● **Exercise objective**:
How many lines in the material below contain the word "Nous"? Answer with the number alone.

● **Recorded information**:

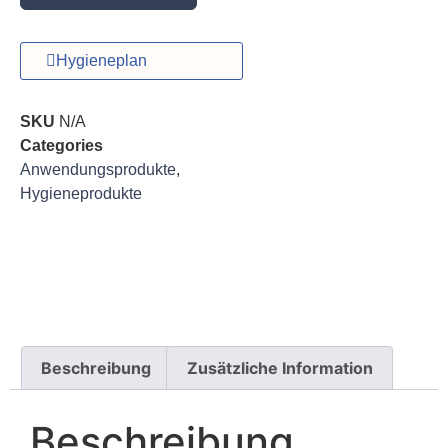
Hygieneplan
SKU
N/A
Categories
Anwendungsprodukte
,
Hygieneprodukte
Beschreibung
Zusätzliche Information
Beschreibung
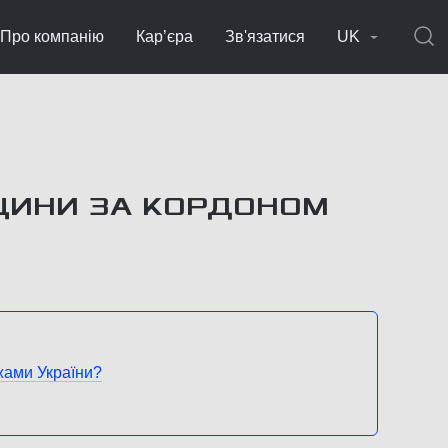
Про компанію
Кар’єра
Зв'язатися
UK
ЩИНИ ЗА КОРДОНОМ
жами України?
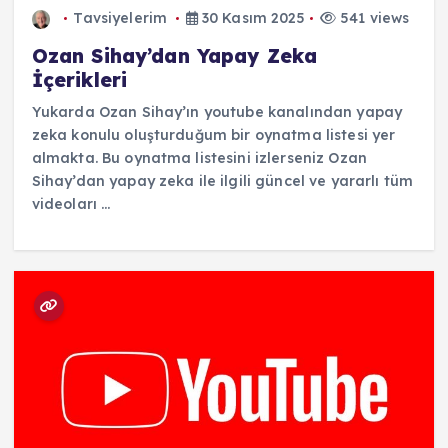
Tavsiyelerim
30 Kasım 2025
541 views
Ozan Sihay’dan Yapay Zeka
İçerikleri
Yukarda Ozan Sihay’ın youtube kanalından yapay
zeka konulu oluşturduğum bir oynatma listesi yer
almakta. Bu oynatma listesini izlerseniz Ozan
Sihay’dan yapay zeka ile ilgili güncel ve yararlı tüm
videoları ...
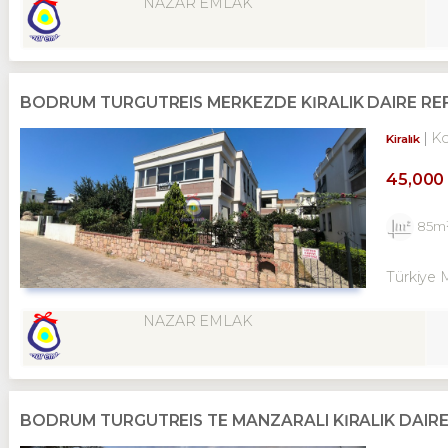
NAZAR EMLAK
BODRUM TURGUTREIS MERKEZDE KİRALIK DAIRE REF
K
Kiralık
45,000
85m
Türkiye 
NAZAR EMLAK
BODRUM TURGUTREIS TE MANZARALI KİRALIK DAIRE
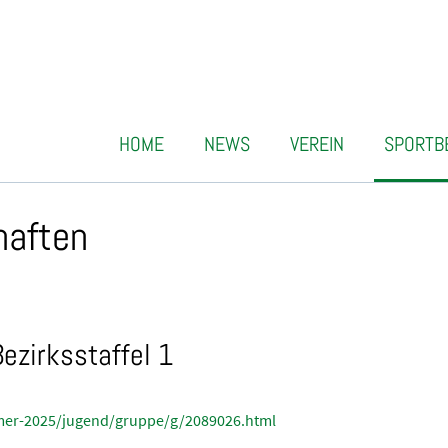
HOME
NEWS
VEREIN
SPORTB
haften
zirksstaffel 1
mmer-2025/jugend/gruppe/g/2089026.html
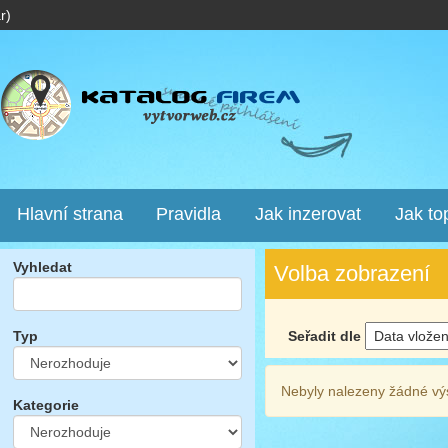
r)
Hlavní strana
Pravidla
Jak inzerovat
Jak to
Vyhledat
Volba zobrazení
Seřadit dle
Typ
Nebyly nalezeny žádné vý
Kategorie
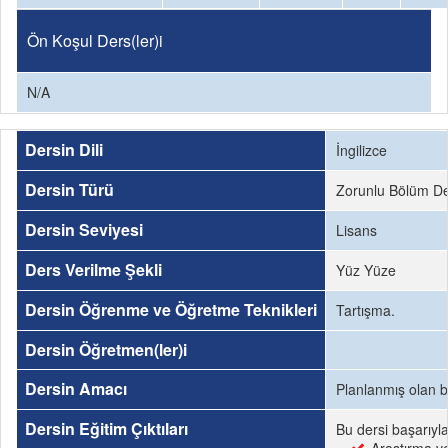
Ön Koşul Ders(ler)i
N/A
Dersin Dili
İngilizce
Dersin Türü
Zorunlu Bölüm De
Dersin Seviyesi
Lisans
Ders Verilme Şekli
Yüz Yüze
Dersin Öğrenme ve Öğretme Teknikleri
Tartışma.
Dersin Öğretmen(ler)i
Dersin Amacı
Planlanmış olan b
Dersin Eğitim Çıktıları
Bu dersi başarıyl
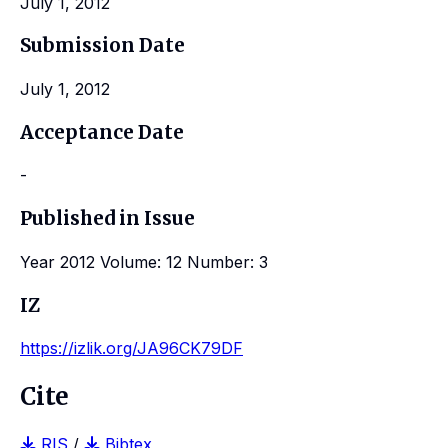
July 1, 2012
Submission Date
July 1, 2012
Acceptance Date
-
Published in Issue
Year 2012 Volume: 12 Number: 3
IZ
https://izlik.org/JA96CK79DF
Cite
RIS
/
Bibtex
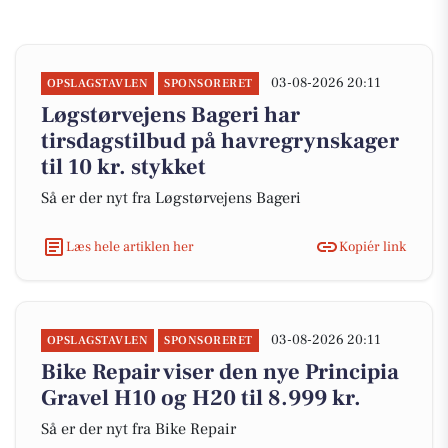
03-08-2026 20:11
OPSLAGSTAVLEN
SPONSORERET
Løgstørvejens Bageri har
tirsdagstilbud på havregrynskager
til 10 kr. stykket
Så er der nyt fra Løgstørvejens Bageri
Læs hele artiklen her
Kopiér link
03-08-2026 20:11
OPSLAGSTAVLEN
SPONSORERET
Bike Repair viser den nye Principia
Gravel H10 og H20 til 8.999 kr.
Så er der nyt fra Bike Repair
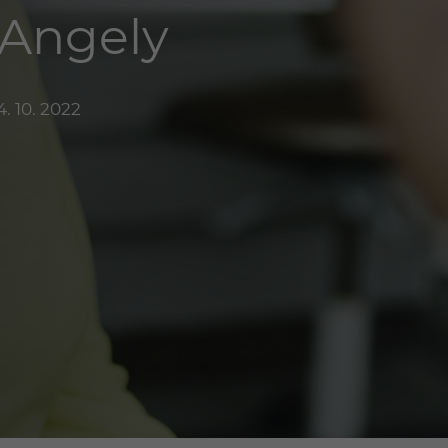
 Angely
. 10. 2022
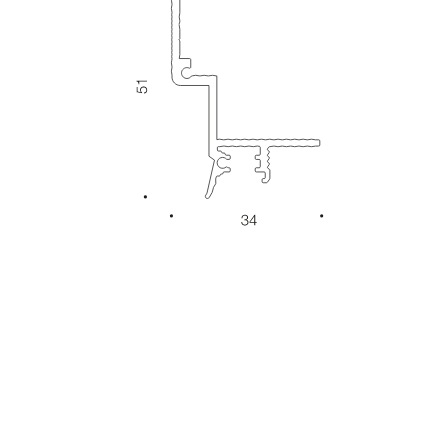
ХАРАКТЕРИСТИКИ
Модель
PROFLINE SHADOW
Артикул
PROFLINE SHADOW
Длина
2500 мм
Ссылка на страницу
Копировать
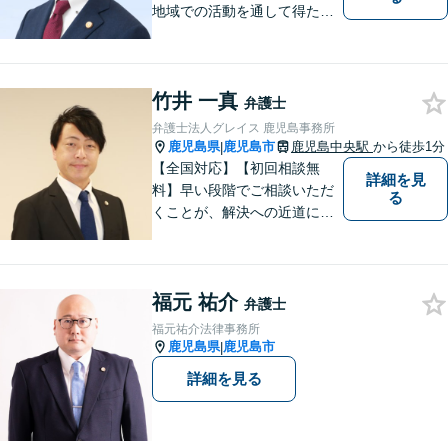
地域での活動を通して得た経
験とノウハウを生かした弁護
活動。依頼者の内面に真摯に
向き合い、多角的な視点で最
竹井 一真
適な解決策をご提案します
弁護士
弁護士法人グレイス 鹿児島事務所
鹿児島県
鹿児島市
鹿児島中央駅
から徒歩1分
|
【全国対応】【初回相談無
詳細を見
料】早い段階でご相談いただ
る
くことが、解決への近道にな
ります。これからどう動くの
がよいのか、一人で悩まず一
緒に整理していきましょう。
福元 祐介
どんなご相談でも、どうぞお
弁護士
気軽にお声がけください。
福元祐介法律事務所
【電話・WEB相談も対応可
鹿児島県
鹿児島市
|
能】
詳細を見る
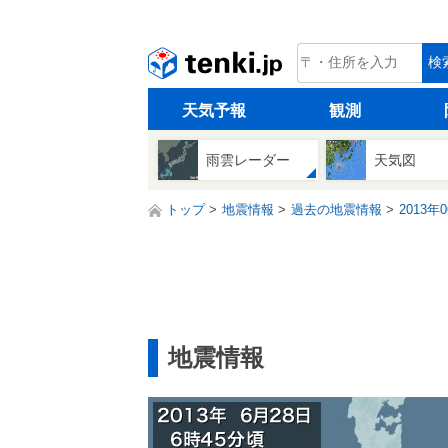
tenki.jp
検
天気予報
観測
雨雲レーダー
天気図
トップ
地震情報
過去の地震情報
2013年
地震情報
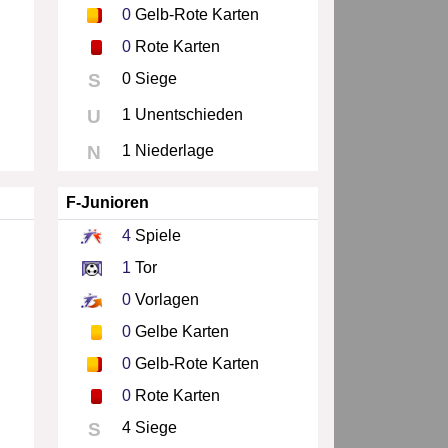
0
Gelb-Rote Karten
0
Rote Karten
S
0 Siege
U
1 Unentschieden
N
1 Niederlage
F-Junioren
4
Spiele
1
Tor
0
Vorlagen
0
Gelbe Karten
0
Gelb-Rote Karten
0
Rote Karten
S
4 Siege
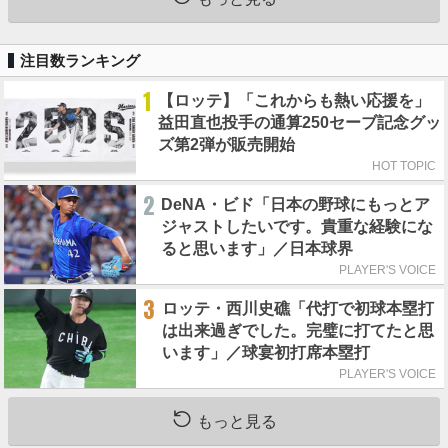
注目数ランキング
1
【ロッテ】「これからも熱い応援を」
益田直也投手の通算250セーブ記念グッ
ズ第2弾が販売開始
HOT TOPIC
2
DeNA・ビド「日本の野球にもっとア
ジャストしたいです。貴重な経験にな
ると思います」／日本球界
PLAYER'S VOICE
3
ロッテ・西川史礁「代打で初球本塁打
は出来過ぎでした。完璧に打てたと思
います」／球宴初打席本塁打
PLAYER'S VOICE
もっと見る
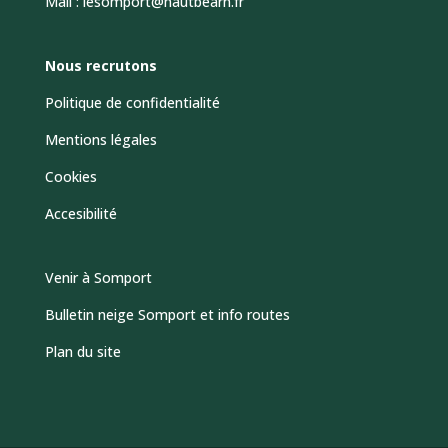
Mail : lesomport@hautbearn.fr
Nous recrutons
Politique de confidentialité
Mentions légales
Cookies
Accesibilité
Venir à Somport
Bulletin neige Somport et info routes
Plan du site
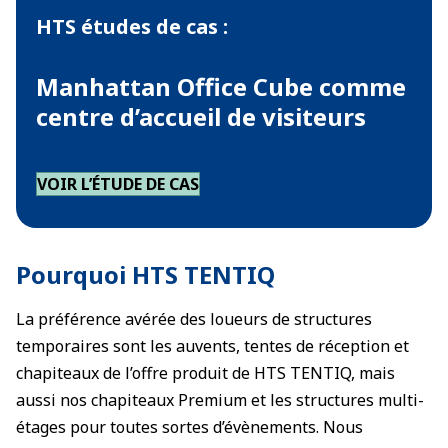
HTS études de cas :
Manhattan Office Cube comme
centre d’accueil de visiteurs
VOIR L’ÉTUDE DE CAS
Pourquoi HTS TENTIQ
La préférence avérée des loueurs de structures
temporaires sont les auvents, tentes de réception et
chapiteaux de l’offre produit de HTS TENTIQ, mais
aussi nos chapiteaux Premium et les structures multi-
étages pour toutes sortes d’évènements. Nous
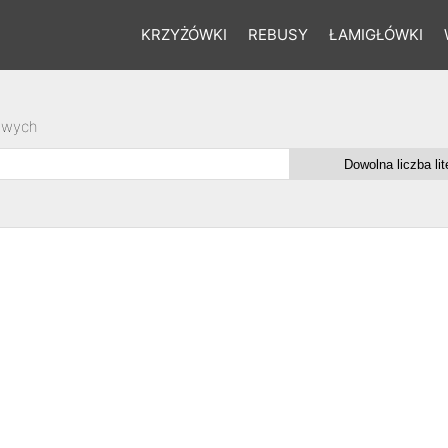
KRZYŻÓWKI
REBUSY
ŁAMIGŁÓWKI
owych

● **Answer area**:
2